= Charmion (servant to Cleopatra) =

Egyptian servant

Charmion (Χάρμιον; from Ancient Greek χάρμα (kharma) 'source of delight'), alternatively Charmian, was a trusted servant and advisor to Cleopatra VII of Egypt. Plutarch, in his Parallel Lives biography of Mark Antony, writes that Charmion managed the principal affairs of Cleopatra's government; therefore, she held an important position in Cleopatra's trusted circle.

==Plutarch==
In his Parallel Lives biography of Mark Antony, Plutarch noted that Augustus Caesar "had a decree made, declaring war on Cleopatra, and depriving Antony of the authority which he had let a woman exercise in his place. Caesar added that [Antony] had drunk potions that had bereaved him of his senses, and that the generals they would have to fight with would be Mardion the eunuch, Potheinus, Iras, Cleopatra's hairdressing girl, and Charmion, who were Antony's chief state-councillors."

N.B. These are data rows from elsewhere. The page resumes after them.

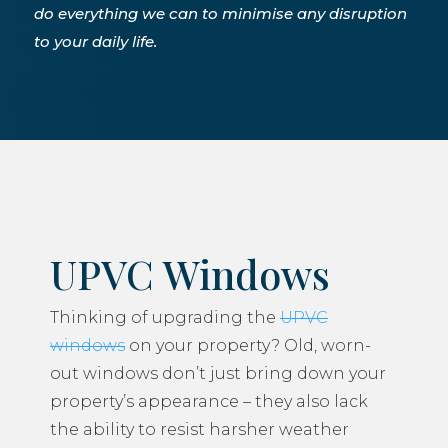
do everything we can to minimise any disruption
to your daily life.
UPVC Windows
Thinking of upgrading the
UPVC
windows
on your property? Old, worn-
out windows don’t just bring down your
property’s appearance – they also lack
the ability to resist harsher weather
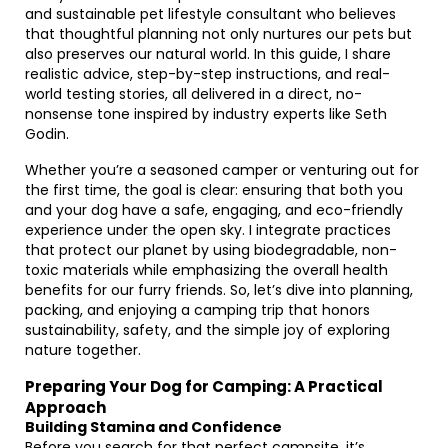
and sustainable pet lifestyle consultant who believes
that thoughtful planning not only nurtures our pets but
also preserves our natural world. In this guide, I share
realistic advice, step-by-step instructions, and real-
world testing stories, all delivered in a direct, no-
nonsense tone inspired by industry experts like Seth
Godin.
Whether you’re a seasoned camper or venturing out for
the first time, the goal is clear: ensuring that both you
and your dog have a safe, engaging, and eco-friendly
experience under the open sky. I integrate practices
that protect our planet by using biodegradable, non-
toxic materials while emphasizing the overall health
benefits for our furry friends. So, let’s dive into planning,
packing, and enjoying a camping trip that honors
sustainability, safety, and the simple joy of exploring
nature together.
Preparing Your Dog for Camping: A Practical
Approach
Building Stamina and Confidence
Before you search for that perfect campsite, it’s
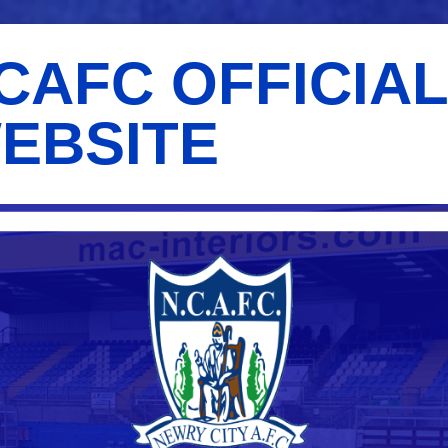
CAFC OFFICIA
EBSITE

Plutarch later described the scene after Cleopatra's suicide:

The messengers came at full speed, and found the guards apprehensive of nothing; but on opening the doors, they saw her stone-dead, lying upon a bed of gold, set out in all her royal ornaments. Iras, one of her women, lay dying at her feet, and Charmion, just ready to fall, scarce able to hold up her head, was adjusting her mistress's diadem. And when one that came in said angrily, "Was this well done of your lady, Charmion?" "Extremely well," she answered, "and as became the descendant of so many kings"; and as she said this, she fell down dead by the bedside.

==Shakespeare==
Charmion has been dramatized numerous times alongside Cleopatra, most notably in William Shakespeare's tragedy Antony and Cleopatra (as "Charmian" /ˈkɑrmiːən/ KAR-mee-ən or /ˈtʃɑrmiːən/ CHAR-mee-ən). Shakespeare's final line for Charmian derives from Plutarch.

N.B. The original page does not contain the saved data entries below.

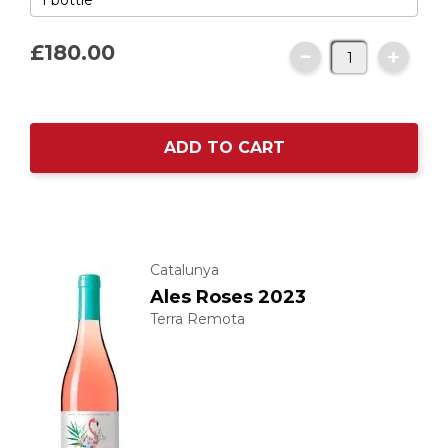
£180.
00
ADD TO CART
Catalunya
Ales Roses 2023
Terra Remota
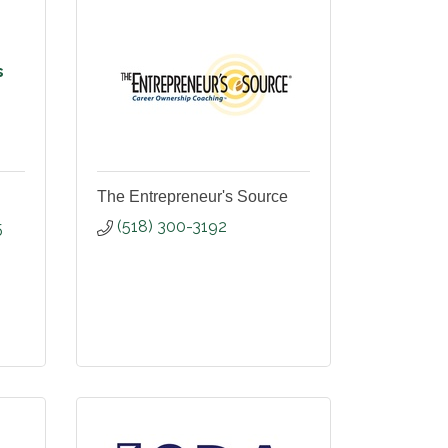
s
The Entrepreneur's Source
(518) 300-3192
5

It is well done, and fitting for a princess

Descended of so many royal kings.

Shakespeare gives Cleopatra another handmaid named Iras; notably, she has fewer lines and less characterization than Charmian.

==Later dramatizations==
A lost 1917 silent film Cleopatra featured Dorothy Drake as Charmian, and Eleanor Phelps appeared as Charmion in 1934's Cleopatra starring Claudette Colbert. Jean Byron was Charmion in 1953's Serpent of the Nile, and Elizabeth Taylor's 1963 Cleopatra had Isabel Cooley in the role of Charmian.

Mezzo-soprano Rosalind Elias portrayed Charmian in the initial run of Samuel Barber's 1966 opera Antony and Cleopatra, based on Shakespeare's play.

In 2005 and 2007, Charmian was portrayed by Kathryn Hunter in the HBO/BBC television series Rome.

Charmion is the main character in the novels Hand of Isis by Jo Graham and Queen Cleopatra by Talbot Mundy.

Most recently, Charmion was portrayed by Kaysha Woollery in the 2023 Netflix series, Queen Cleopatra.